VERHOORDE GEBEDEN

‘En wat u bidden zult in Mijn Naam dat zal Ik doen, opdat de Vader geëerd wordt in de Zoon’ (Johannes 14:13).

Hier laat Christus ons zien wat het eigenlijke ambt en werk is van een christen, en hoe noodzakelijk dit is voor de christenheid. De profeet Zacharia spreekt erover dat Christus de Heilige Geest zal uitstorten en geven, en noemt Hem: ‘De Geest der genade en der gebeden’ (Zacharias 12:10). Want deze twee stukken moet de Heilige Geest in alle christenen werken en scheppen. In de eerste plaats: dat zij in hun harten verzekerd zijn dat zij een genadige God hebben. In de tweede plaats: dat zij ook anderen kunnen dienen door hun gebeden.
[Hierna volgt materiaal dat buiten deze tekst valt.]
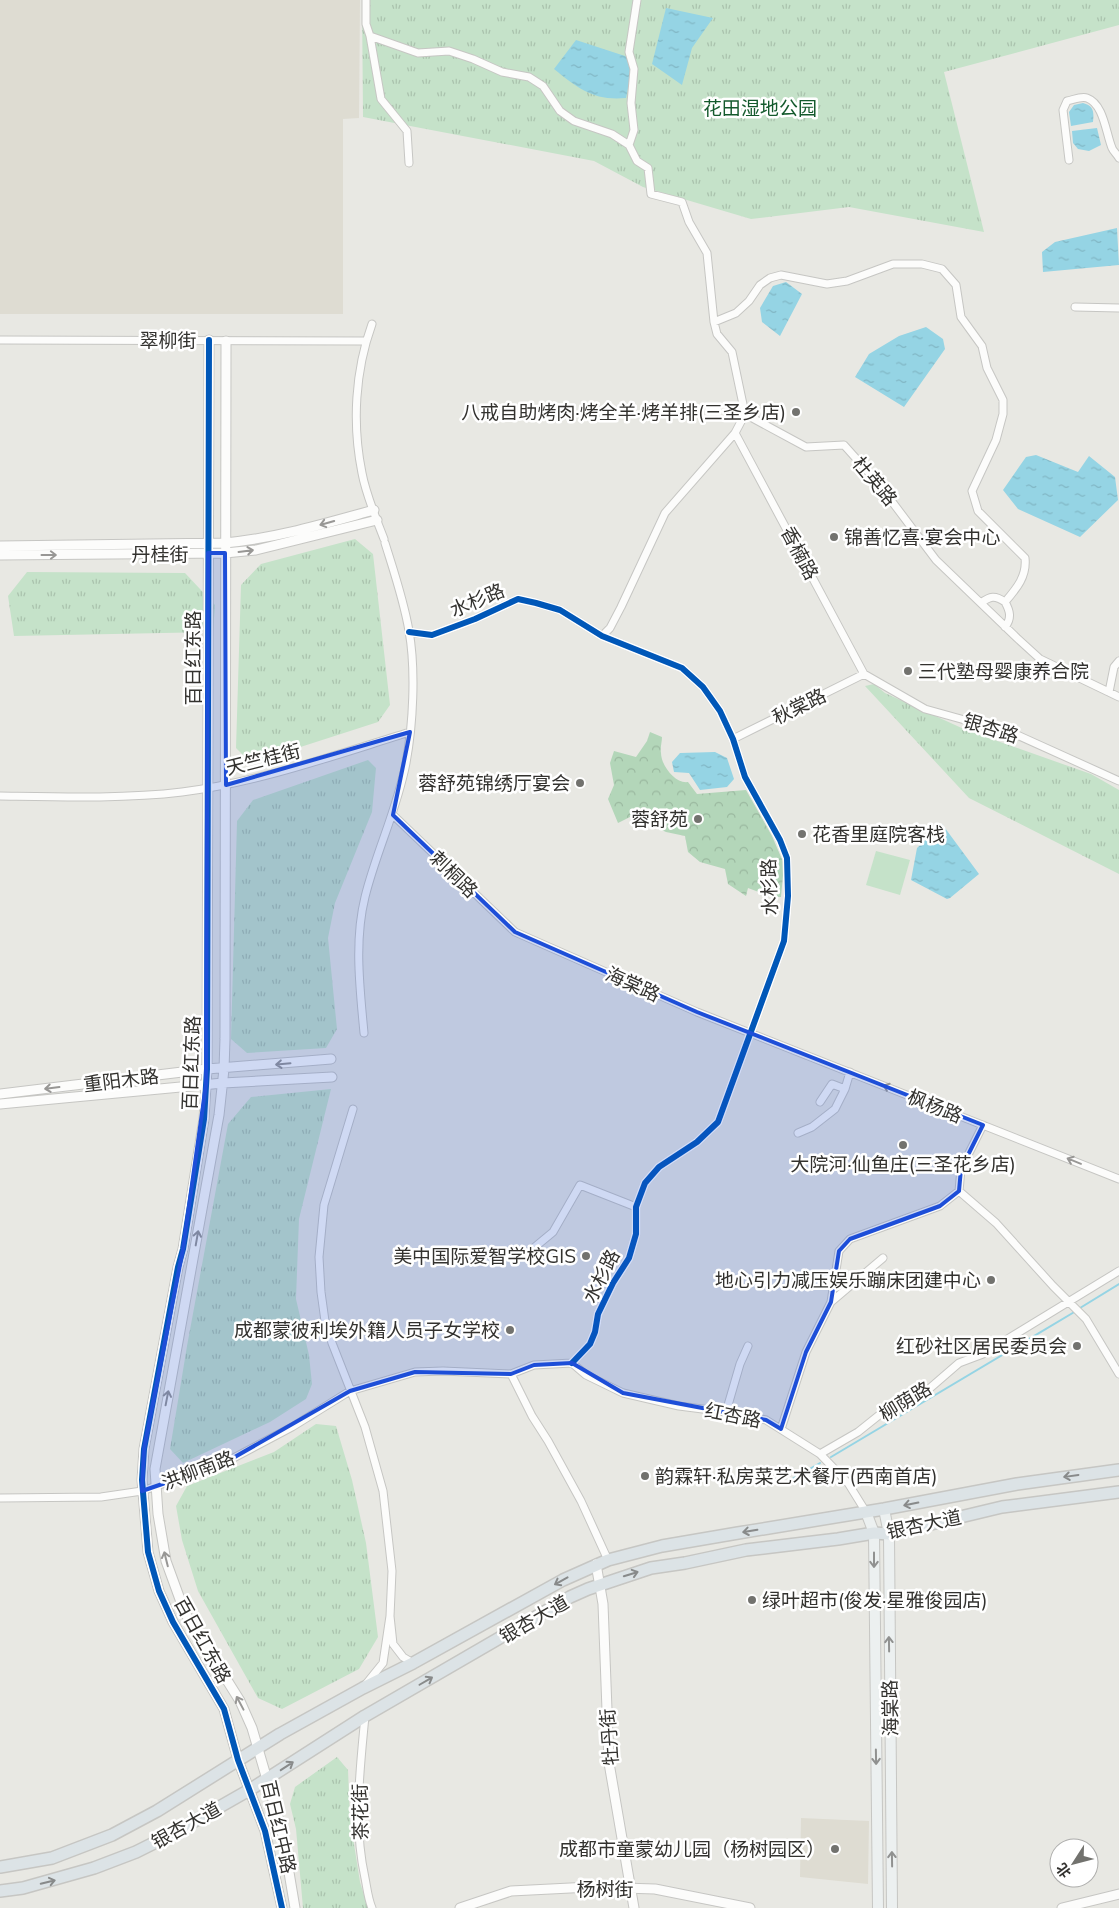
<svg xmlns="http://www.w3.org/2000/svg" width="1119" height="1908" font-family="Mulish,'Noto Sans SC',sans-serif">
	<defs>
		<pattern id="forest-crowns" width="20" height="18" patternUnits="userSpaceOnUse" patternTransform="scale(1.25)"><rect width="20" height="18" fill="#b3d6b9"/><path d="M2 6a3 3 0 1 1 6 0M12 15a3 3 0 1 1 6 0" fill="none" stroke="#9ab89f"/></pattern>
		<pattern id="park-tufts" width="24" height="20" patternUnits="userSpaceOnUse" patternTransform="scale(1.25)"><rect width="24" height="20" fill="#c5e2c9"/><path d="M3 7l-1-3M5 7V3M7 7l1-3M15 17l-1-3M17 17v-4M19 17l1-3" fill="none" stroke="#aac2ad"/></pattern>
		<pattern id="water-ripples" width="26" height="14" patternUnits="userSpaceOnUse" patternTransform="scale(1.25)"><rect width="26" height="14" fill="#95d4e4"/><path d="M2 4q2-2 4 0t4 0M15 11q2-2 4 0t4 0" fill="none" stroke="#81b6c4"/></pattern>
	</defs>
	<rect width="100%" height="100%" fill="#e8e8e3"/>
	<!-- built -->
	<path fill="#dedcd2" d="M0 0H360L359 118 343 119V314H0Z
		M801 1818 869 1821 868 1884 800 1877Z"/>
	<!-- grass -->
	<path fill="#c5e2c9" d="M876 851 910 860 900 895 866 885Z"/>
	<!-- forest -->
	<path fill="url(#forest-crowns)" d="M650 732 662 737C662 742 660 748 661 753 661 765 675 784 688 782L697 794 746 790 772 836 784 864 781 897H772L748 888 746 896 728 884 725 869 700 862 688 852 685 836 666 832 632 816 618 823 608 799 614 785 610 763 614 751 636 757 647 741Z"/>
	<!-- park -->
	<path fill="url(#park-tufts)" d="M362 0H1119V25L944 72 984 232 849 207 751 219 643 187 594 161 363 117Z
		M355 539 373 554 390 705 378 722 251 763 236 748 241 585 261 564Z
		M27 572 185 573 215 605 213 632 14 636 8 596Z
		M874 684 885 693 966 730 1091 774 1119 790V874L969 798 865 686Z
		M368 760 376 768 372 812 335 903 328 938 337 1029 326 1048 247 1053 231 1039 237 821 253 800Z
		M331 1089 299 1219 296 1299 309 1355 312 1384 306 1399 270 1422 183 1463 170 1449 187 1346 228 1124 251 1097Z
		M316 1424 336 1426 352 1480 366 1543 378 1637 359 1669 282 1709 258 1698 198 1591 182 1540 176 1506 187 1486 274 1452Z
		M337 1757 348 1770 350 1819 360 1882 368 1908H303L296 1829 290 1804 295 1787Z"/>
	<!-- water -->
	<path fill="url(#water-ripples)" d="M666 8 713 18 692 48 682 85 652 64Z
		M576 40 628 57 632 69 626 98C594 101 579 89 554 69Z
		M1083 103C1094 106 1094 112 1093 122L1071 126 1069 112 1074 105Z
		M1097 128 1101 145 1089 151 1078 149 1073 143 1072 131Z
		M1117 228 1119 265 1043 272 1042 252 1055 242Z
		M786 282 802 294 780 336 762 322 760 308 773 286Z
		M926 327 943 339 945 349 904 407 855 377 869 354 899 336Z
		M1036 455 1078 472 1089 456 1115 477 1118 500 1080 537 1018 509 1003 490 1026 457Z
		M715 752 727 758 734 779 727 787 700 790 689 773 674 772 672 762 680 753Z
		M942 824 979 874 950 898 947 899 911 880 917 848Z"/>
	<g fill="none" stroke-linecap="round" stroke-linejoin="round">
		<!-- stream -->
		<path stroke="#95d4e4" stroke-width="2" d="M1080 1308 1119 1284
			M831 1457 1076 1311
			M787 1482 820 1463"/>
		<defs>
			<path id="minor" d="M366 0V24L370 36 418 53 449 51 473 59 502 72 529 77 543 86 560 111 574 121 612 134 629 145 637 161 648 168 651 194 682 202 689 222 707 253 714 322 717 334 732 352 745 414
				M370 36 381 99 407 131 409 163
				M629 145 634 130 631 103 634 69 629 52 637 0
				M1069 160 1063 110 1067 101C1073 100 1081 96 1087 98 1104 104 1106 134 1112 148 1113 151 1117 154 1119 158
				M1075 307 1119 308
				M714 322 736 313 749 301 760 285 770 278 781 275 827 284 847 281 893 264H922L942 269 956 285 961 317 982 346 987 368 1003 400V414L996 440 972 491 978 511 1025 558C1027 576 1017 588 1005 602
				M372 324C355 371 352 424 362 473 366 495 376 518 384 539
				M0 340 366 341
				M735 433 864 674 925 709 1015 734 1119 781
				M981 603C990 596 995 595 1005 602 1010 611 1012 618 1005 627
				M409 632 432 635 475 619 518 599 536 603 560 610 602 636 682 668 703 687 720 711 733 739 745 777 780 840 787 858 788 896 784 941 718 1122 697 1142 659 1167 645 1183 636 1207V1234L629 1258 613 1283 598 1314 595 1332 590 1344 572 1363
				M602 636 610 628 621 607 665 513 735 433 745 414 806 447 844 445 878 483 936 560 1017 638 1040 659 1119 697
				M1109 692 1114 667 1119 661
				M733 739 864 674
				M0 796C59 797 124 799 182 792 260 782 335 755 410 732
				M393 815 515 932 697 1012 1119 1179
				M364 1033C360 989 354 941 365 897 376 852 397 810 406 763 413 725 416 670 409 631 404 601 394 572 385 543
				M820 1102 832 1084 845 1089 850 1072
				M353 1109 324 1205 319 1257 321 1292 325 1321 332 1343 365 1427 383 1491 392 1571 390 1616
				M983 1125 961 1169 959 1191 996 1223 1053 1286 1086 1319 1119 1374
				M798 1133 812 1127 835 1109 845 1089
				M524 1256 553 1232 580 1185 636 1207
				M831 1302 839 1251 850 1239 940 1206 959 1191
				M572 1363 586 1375 623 1393 679 1406 726 1412 766 1420 820 1454 848 1483 866 1512
				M511 1374 532 1416 548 1441 581 1501 608 1560
				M726 1412 740 1364 748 1346
				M781 1429 806 1352 831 1302 883 1258
				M820 1454 858 1432 888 1408 922 1395 959 1363 983 1354 1119 1271
				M0 1498 101 1497 142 1491 226 1462 292 1427 350 1391 415 1372 443 1371 511 1374 534 1365 572 1363
				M366 1684 383 1663 390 1616 393 1644 403 1657 413 1663
				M365 1716C360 1770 353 1824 365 1878 367 1888 368 1899 372 1908"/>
			<path id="tertiary" d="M209 340 207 1069 204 1119 183 1249 178 1267 144 1449 142 1480 148 1552 159 1591 173 1622 224 1709 238 1760 265 1831 282 1908
				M226 341 225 1039 224 1069 219 1115 155 1469 158 1514 166 1561 185 1613 240 1701 252 1728 282 1831 295 1908
				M0 546 225 543C277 538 323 524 374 510
				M0 555 225 553 256 550 377 520
				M0 1094 207 1069 331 1059
				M0 1104 223 1083 332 1077
				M596 1564 603 1604 609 1763 634 1908
				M460 1908 511 1891 590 1887 655 1889 750 1908
				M1062 1908 1119 1894"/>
			<path id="secondary" d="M884 1509 889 1534 892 1908
				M866 1512 874 1533 878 1908"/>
			<path id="primary" d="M0 1867 52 1858 112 1835 157 1811 280 1734 363 1688 413 1663 563 1580 608 1560 662 1546 738 1533 884 1509 1017 1484 1119 1470
				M0 1891 23 1888 94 1868 136 1852 172 1834 251 1789 365 1716 570 1597 588 1589 651 1568 685 1563 746 1550 838 1539 874 1533 889 1534 1002 1507 1119 1492"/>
		</defs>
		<!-- minor casing -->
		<use href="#minor" stroke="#c6c6c3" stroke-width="9"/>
		<!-- tertiary casing -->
		<use href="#tertiary" stroke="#c6c6c3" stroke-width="11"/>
		<!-- secondary casing -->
		<use href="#secondary" stroke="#c6c6c3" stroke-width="12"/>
		<!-- primary casing -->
		<use href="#primary" stroke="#c6c6c3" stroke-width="14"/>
		<!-- minor -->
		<use href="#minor" stroke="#fcfcfb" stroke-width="7"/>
		<!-- tertiary -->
		<use href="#tertiary" stroke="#fcfcfb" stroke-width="9"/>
		<!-- secondary -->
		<use href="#secondary" stroke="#ecf0f0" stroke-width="10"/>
		<!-- primary -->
		<use href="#primary" stroke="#dce3e6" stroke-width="11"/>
		<defs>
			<path id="cycleway" d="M209 340 207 1069 204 1119 183 1249 178 1267 144 1449 142 1480 148 1552 159 1591 173 1622 224 1709 238 1760 265 1831 282 1908
				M409 632 432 635 475 619 518 599 536 603 560 610 602 636 682 668 703 687 720 711 733 739 745 777 780 840 787 858 788 896 784 941 718 1122 697 1142 659 1167 645 1183 636 1207V1234L629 1258 613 1283 598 1314 595 1332 590 1344 572 1363"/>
		</defs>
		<!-- cycleway casing -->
		<use href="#cycleway" stroke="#fff" stroke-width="9"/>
		<!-- cycleway -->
		<use href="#cycleway" stroke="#0057b8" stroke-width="6"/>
	</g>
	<!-- one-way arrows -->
	<defs><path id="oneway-shaft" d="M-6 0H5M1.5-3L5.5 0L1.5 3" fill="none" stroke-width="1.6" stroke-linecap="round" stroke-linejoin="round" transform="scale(1.25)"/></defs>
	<g stroke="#989795">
		<use href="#oneway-shaft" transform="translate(327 523) rotate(164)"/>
		<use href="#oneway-shaft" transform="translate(246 551) rotate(-7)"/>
		<use href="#oneway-shaft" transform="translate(49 555)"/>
		<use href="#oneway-shaft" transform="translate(283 1064) rotate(175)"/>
		<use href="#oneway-shaft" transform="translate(52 1088) rotate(173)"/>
		<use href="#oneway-shaft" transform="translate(890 1088) rotate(-158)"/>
		<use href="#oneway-shaft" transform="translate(1074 1161) rotate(-158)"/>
		<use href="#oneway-shaft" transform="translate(197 1238) rotate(-80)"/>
		<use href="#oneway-shaft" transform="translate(167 1398) rotate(-79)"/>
		<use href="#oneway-shaft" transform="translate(166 1559) rotate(-104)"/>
		<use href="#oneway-shaft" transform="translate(240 1703) rotate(-118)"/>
	</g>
	<g stroke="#888a8a">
		<use href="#oneway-shaft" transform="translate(1071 1476) rotate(172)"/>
		<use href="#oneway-shaft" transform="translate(911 1504) rotate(169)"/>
		<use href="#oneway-shaft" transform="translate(750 1531) rotate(171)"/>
		<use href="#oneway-shaft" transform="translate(631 1574) rotate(-17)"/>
		<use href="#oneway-shaft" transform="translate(561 1581) rotate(151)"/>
		<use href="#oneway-shaft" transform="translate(426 1681) rotate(-30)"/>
		<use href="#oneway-shaft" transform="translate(287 1766) rotate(-33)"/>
		<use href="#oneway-shaft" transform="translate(48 1882) rotate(-14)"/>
	</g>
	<g stroke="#909190">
		<use href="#oneway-shaft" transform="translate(874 1560) rotate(90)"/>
		<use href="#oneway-shaft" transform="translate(889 1644) rotate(-91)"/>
		<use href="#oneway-shaft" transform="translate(876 1757) rotate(89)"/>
		<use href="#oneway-shaft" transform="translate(892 1859) rotate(-91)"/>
	</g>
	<!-- marked area -->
	<path fill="#1d4ed8" fill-opacity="0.2" stroke="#1d4ed8" stroke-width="4" stroke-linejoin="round" d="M208 553H225L226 785 410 732 393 815 515 932 697 1012 983 1125 961 1169 959 1191 940 1206 850 1239 839 1251 831 1302 806 1352 781 1429 766 1420 623 1393 572 1363 534 1365 511 1374 415 1372 350 1391 226 1462 142 1491 144 1449 183 1249 206 1084Z"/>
	<!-- markers -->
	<g fill="#72726e" stroke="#fff" stroke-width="2">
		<circle cx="796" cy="412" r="5"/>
		<circle cx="834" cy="537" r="5"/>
		<circle cx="908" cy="671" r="5"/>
		<circle cx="580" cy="783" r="5"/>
		<circle cx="698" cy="819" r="5"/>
		<circle cx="802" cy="834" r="5"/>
		<circle cx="903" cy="1145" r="5"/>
		<circle cx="586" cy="1256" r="5"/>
		<circle cx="991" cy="1280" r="5"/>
		<circle cx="510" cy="1330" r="5"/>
		<circle cx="1077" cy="1346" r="5"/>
		<circle cx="645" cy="1476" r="5"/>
		<circle cx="752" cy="1600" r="5"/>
		<circle cx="835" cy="1849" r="5"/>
	</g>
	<g text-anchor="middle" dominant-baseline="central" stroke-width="5" stroke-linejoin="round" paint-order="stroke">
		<!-- park labels -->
		<g font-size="19" fill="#145a2d" stroke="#fff">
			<text x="760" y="108">花田湿地公园</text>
		</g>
		<!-- street labels -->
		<g font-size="19" fill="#33322f" stroke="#fff">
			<text x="168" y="340">翠柳街</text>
			<text transform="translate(875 481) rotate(50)">杜英路</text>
			<text transform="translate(800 553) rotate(62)">香楠路</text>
			<text x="160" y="554">丹桂街</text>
			<text transform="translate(477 600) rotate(-23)">水杉路</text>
			<text transform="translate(193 658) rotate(-90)">百日红东路</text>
			<text transform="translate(799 706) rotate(-26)">秋棠路</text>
			<text transform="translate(991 728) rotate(17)">银杏路</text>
			<text transform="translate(263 759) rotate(-14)">天竺桂街</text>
			<text transform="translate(454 874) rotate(44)">刺桐路</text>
			<text transform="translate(769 887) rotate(-92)">水杉路</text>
			<text transform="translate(633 984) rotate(24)">海棠路</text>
			<text transform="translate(191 1063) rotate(-88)">百日红东路</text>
			<text transform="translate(121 1080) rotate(-7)">重阳木路</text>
			<text transform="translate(935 1106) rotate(22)">枫杨路</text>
			<text transform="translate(601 1276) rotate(-63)">水杉路</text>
			<text transform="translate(905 1401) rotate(-31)">柳荫路</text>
			<text transform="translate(733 1415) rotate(11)">红杏路</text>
			<text transform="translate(198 1470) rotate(-21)">洪柳南路</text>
			<text transform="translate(924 1524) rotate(-12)">银杏大道</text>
			<text transform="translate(534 1619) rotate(-30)">银杏大道</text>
			<text transform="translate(203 1640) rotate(61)">百日红东路</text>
			<text transform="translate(890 1708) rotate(-91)">海棠路</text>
			<text transform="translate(609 1737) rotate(-94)">牡丹街</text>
			<text transform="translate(360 1812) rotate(-91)">茶花街</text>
			<text transform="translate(186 1825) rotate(-29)">银杏大道</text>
			<text transform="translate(279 1827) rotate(77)">百日红中路</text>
			<text x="605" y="1889">杨树街</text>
		</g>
		<!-- poi labels -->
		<g font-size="19" fill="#33322f" stroke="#fff" text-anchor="end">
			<text x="786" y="412">八戒自助烤肉·烤全羊·烤羊排(三圣乡店)</text>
			<text x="844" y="537" text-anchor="start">锦善忆喜·宴会中心</text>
			<text x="918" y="671" text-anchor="start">三代塾母婴康养合院</text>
			<text x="570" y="783">蓉舒苑锦绣厅宴会</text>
			<text x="688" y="819">蓉舒苑</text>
			<text x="812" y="834" text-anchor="start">花香里庭院客栈</text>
			<text x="903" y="1164" text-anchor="middle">大院河·仙鱼庄(三圣花乡店)</text>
			<text x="576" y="1256">美中国际爱智学校GIS</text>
			<text x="981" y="1280">地心引力减压娱乐蹦床团建中心</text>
			<text x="500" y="1330">成都蒙彼利埃外籍人员子女学校</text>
			<text x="1067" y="1346">红砂社区居民委员会</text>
			<text x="655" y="1476" text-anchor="start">韵霖轩·私房菜艺术餐厅(西南首店)</text>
			<text x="762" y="1600" text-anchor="start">绿叶超市(俊发·星雅俊园店)</text>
			<text x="825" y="1849">成都市童蒙幼儿园（杨树园区）</text>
		</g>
	</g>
	<!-- north arrow -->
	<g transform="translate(1074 1863) rotate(234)"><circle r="24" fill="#ffffff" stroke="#adadac"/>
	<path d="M0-4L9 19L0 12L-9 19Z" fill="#72726e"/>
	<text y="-8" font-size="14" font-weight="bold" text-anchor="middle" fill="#33322f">北</text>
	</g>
</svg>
Want als een christen begint Christus te kennen als zijn Heere en Zaligmaker, door Wie hij uit de dood is verlost, en in Zijn Rijk en erfenis is gebracht, dan wordt zijn hart ook helemaal vol van God, zodat hij graag iedereen tot deze genade zou willen brengen.

Deze schat dat hij Christus kent, is zijn hoogste vreugde, daarom komt hij ervoor uit, onderwijst en vermaant de anderen, roemt en belijdt Hem voor iedereen. Hij bidt en zucht dat ook anderen tot deze genade mogen komen. Dan kan hij niet meer zwijgen en nutteloos zijn, maar tracht en probeert met al zijn krachten – alsof hij alleen dáárvoor leeft – om de lof en eer van God nog meer onder de mensen te verbreiden. Hij wil immers dat anderen deze Geest der genade ook ontvangen en daardoor hem ook helpen bidden. Want waar de Geest der genade is, daar maakt Hij dat wij ook kunnen en durven bidden, ja, zullen beginnen te bidden.”

Met deze tekst wil Christus ook zeggen: dat God ‘nee’ antwoordt en het gebed van niemand wil horen of aannemen, dan van hem of haar die alleen op grond van Zijn zuivere genade en barmhartigheid tot Hem komt in de Naam van Christus; zo iemand zegt met de tollenaar: ‘O God, wees mij arme zondaar genadig’ (Lukas 18:13). Leer daaruit, dat we enkel en alleen door de Heere Christus, zowel genade als verhoring van het gebed hebben. Dat we eerst kinderen van God moeten worden, zodat we Hem kúnnen aanroepen (Galaten 4:6), en daarna ook voor onszelf en anderen ontvangen wat we nodig hebben.

Daarom, waar een christen is, daar is werkelijk ook de Heilige Geest, Die niet anders doet, dan altijd bidden (Romeinen 8:26). Want hoewel Hij niet altijd met woorden door de mond spreekt, dan zucht Hij toch altijd in het hart – zoals het hart en de aders in het lichaam ook zonder ophouden kloppen – met dergelijke zuchten: Ach, lieve Vader, dat toch Uw Naam geheiligd worde, Uw Rijk kome, Uw wil geschiede, bij ons en alle mensen.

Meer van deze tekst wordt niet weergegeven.